19. (NR) Spencer Watson, RW, 7.0D
Drafted 7th round, 209th overall in 2014

Sometimes it is good to have variety among a group and Spencer Watson certainly brings that when you look at him compared to some of the other King prospects. While most of the Kings’ forward pipeline is filled with big and physical players or responsible two-way grinders, Watson’s brings pure, unadulterated offense. He has garnered some acclaim already in his young career for his excellent offensive instincts, puck-handling skills, and agile skating. While his 5’10 size is always a concern for an NHL projection, Watson does enough on the offensive side of the puck to make one overlook that at times. While there is not much to write home about in terms of his defensive play, Watson can be an absolute handful for defenseman to deal with. He was one of Kingston’s most effective forwards last season and it will be interesting to see how he performs with an increased role in 2014-15. 

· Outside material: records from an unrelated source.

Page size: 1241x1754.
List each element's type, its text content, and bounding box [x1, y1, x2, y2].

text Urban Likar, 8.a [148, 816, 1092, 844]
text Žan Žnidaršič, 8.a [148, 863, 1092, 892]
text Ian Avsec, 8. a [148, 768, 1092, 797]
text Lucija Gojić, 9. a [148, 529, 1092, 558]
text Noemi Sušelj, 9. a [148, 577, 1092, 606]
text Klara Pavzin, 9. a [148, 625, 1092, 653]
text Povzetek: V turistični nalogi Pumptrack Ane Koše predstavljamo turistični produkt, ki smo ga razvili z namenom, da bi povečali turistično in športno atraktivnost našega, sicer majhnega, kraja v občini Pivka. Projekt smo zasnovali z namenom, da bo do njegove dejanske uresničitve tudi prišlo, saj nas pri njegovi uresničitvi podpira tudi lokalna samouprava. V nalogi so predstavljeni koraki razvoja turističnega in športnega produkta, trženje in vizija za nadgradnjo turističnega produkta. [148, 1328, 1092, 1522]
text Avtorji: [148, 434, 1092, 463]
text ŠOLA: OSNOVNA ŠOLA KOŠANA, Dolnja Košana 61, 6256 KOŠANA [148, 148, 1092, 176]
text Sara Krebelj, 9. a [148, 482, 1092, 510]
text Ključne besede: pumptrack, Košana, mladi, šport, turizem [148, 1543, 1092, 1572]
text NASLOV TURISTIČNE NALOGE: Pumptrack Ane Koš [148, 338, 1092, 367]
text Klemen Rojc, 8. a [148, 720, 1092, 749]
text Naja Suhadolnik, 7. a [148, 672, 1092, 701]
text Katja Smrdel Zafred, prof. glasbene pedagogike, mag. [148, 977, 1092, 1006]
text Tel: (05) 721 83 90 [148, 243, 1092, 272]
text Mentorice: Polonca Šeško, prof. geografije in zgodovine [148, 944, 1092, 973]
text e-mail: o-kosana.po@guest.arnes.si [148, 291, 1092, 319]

20. (NR) Colin Miller, D, 6.5D
Drafted 5th round, 151st overall in 2012
 
Colin Miller had a learning year in his rookie season with the Monarchs. While there were ups and downs, he started the majority of games for Manchester on the bottom pairing while also contributing on the powerplay. He is as smooth a skater as they come and he definitely has learned to use that part of his game to his benefit at the AHL level. While he could stand to clean up his defensive zone play and jump into the offensive side of things a little bit, there is upside to Miller moving forward. His solid skating, shooting, and puck moving ability alone make him an intriguing player to watch coming into his sophomore season in 2014-15. He will also be part of a fairly offensive stunted blueline group as well, so the opportunity for an increase in minutes in offensive situations is certainly there.